Reputation: 123
I have a Spark DataFrame with data like below:
ID | UseCase
-----------------
0 | Unidentified
1 | Unidentified
2 | Unidentified
3 | Unidentified
4 | UseCase1
5 | UseCase1
6 | Unidentified
7 | Unidentified
8 | UseCase2
9 | UseCase2
10 | UseCase2
11 | Unidentified
12 | Unidentified
I have to extract the top 4 rows which have value Unidentified
in column UseCase
and do further processing with them. I don't want to get the middle and last two rows with Unidentified
value at this point.
I want to avoid using the ID
column as they are not fixed. The above data is just a sample.
When I use map function (after converting this to RDD) or UDFs, I end up with 8 rows in my output DataFrame (which is expected of these functions).

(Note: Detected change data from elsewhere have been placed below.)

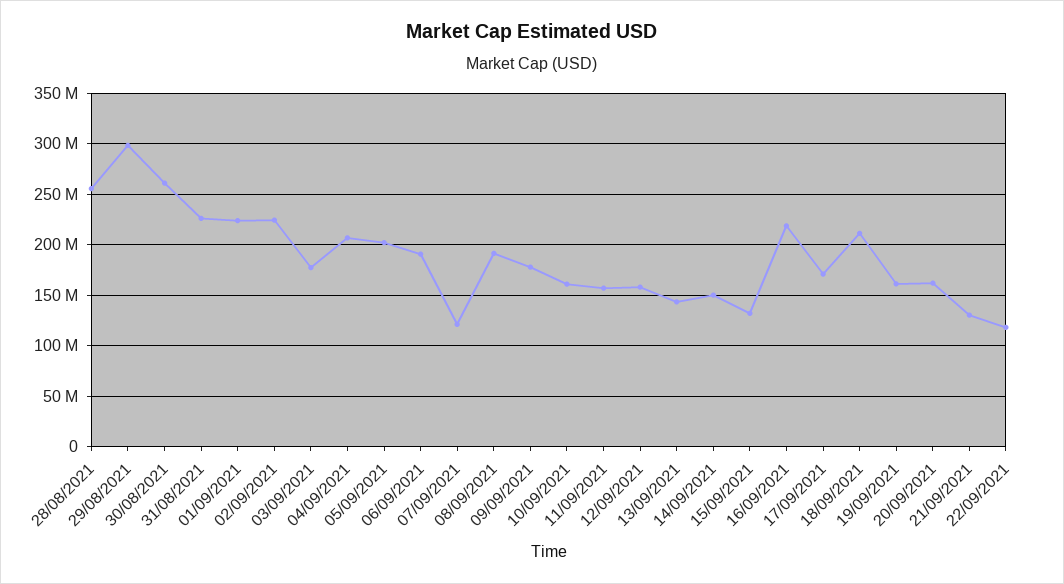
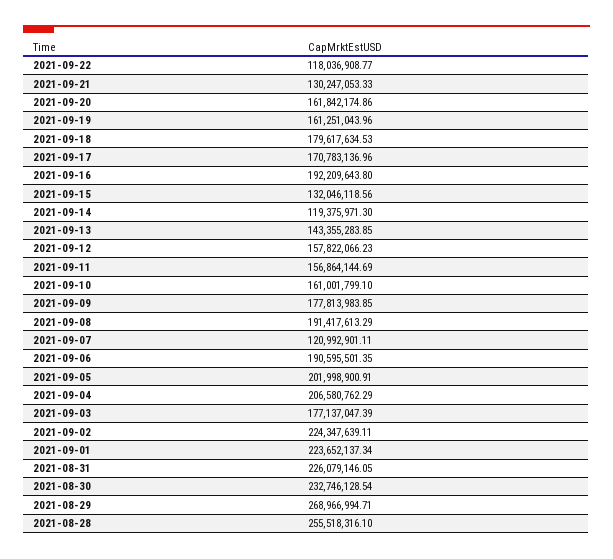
29/08/2021: 300000000 -> 268966994.71
30/08/2021: 260000000 -> 232746128.54
14/09/2021: 150000000 -> 119375971.3
16/09/2021: 220000000 -> 192209643.8
18/09/2021: 210000000 -> 179617634.53

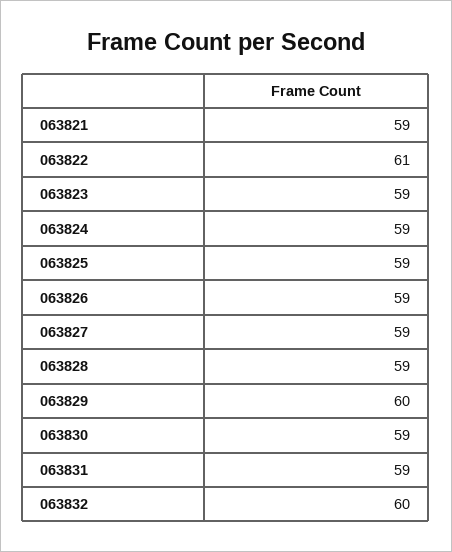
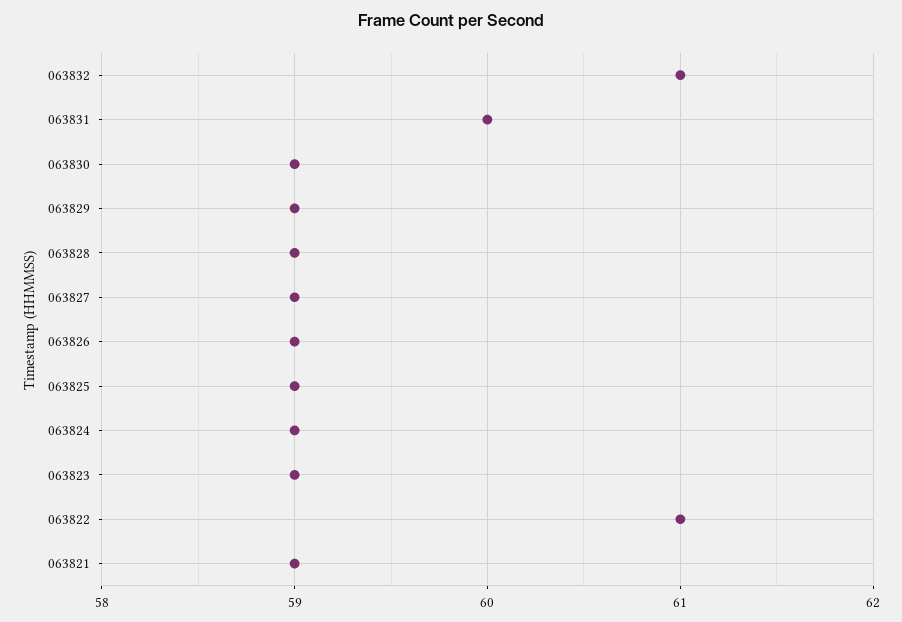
063829: 60 -> 59
063831: 59 -> 60
063832: 60 -> 61

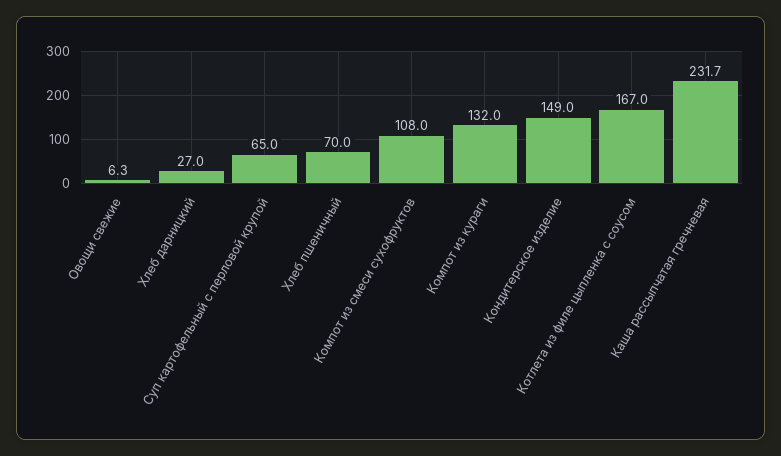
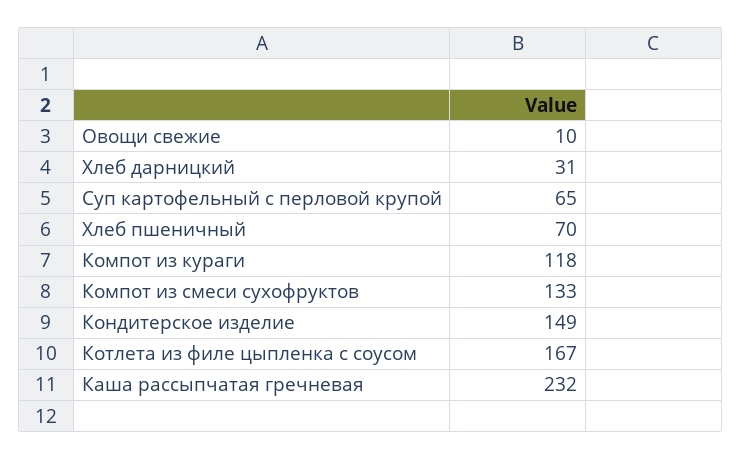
Овощи свежие: 6.3 -> 10
Хлеб дарницкий: 27 -> 31
Компот из смеси сухофруктов: 108 -> 133
Компот из кураги: 132 -> 118
Каша рассыпчатая гречневая: 231.7 -> 232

How can this be achieved? I am working in PySpark. I don't want to use collect on the DataFrame and get it as a list to iterate over. This would defeat the purpose of Spark. The DataFrame size can go up to 4-5 GB.
Could you please suggest how this can be done? Thanks in advance!
Upvotes: 1
Views: 5949
Reputation: 758
Just do a filter and a limit. The following code is Scala, but you'll understand the point.
Assume your dataframe is called df, then:
df.filter($"UseCase"==="Unidentified").limit(4).collect()
Upvotes: 2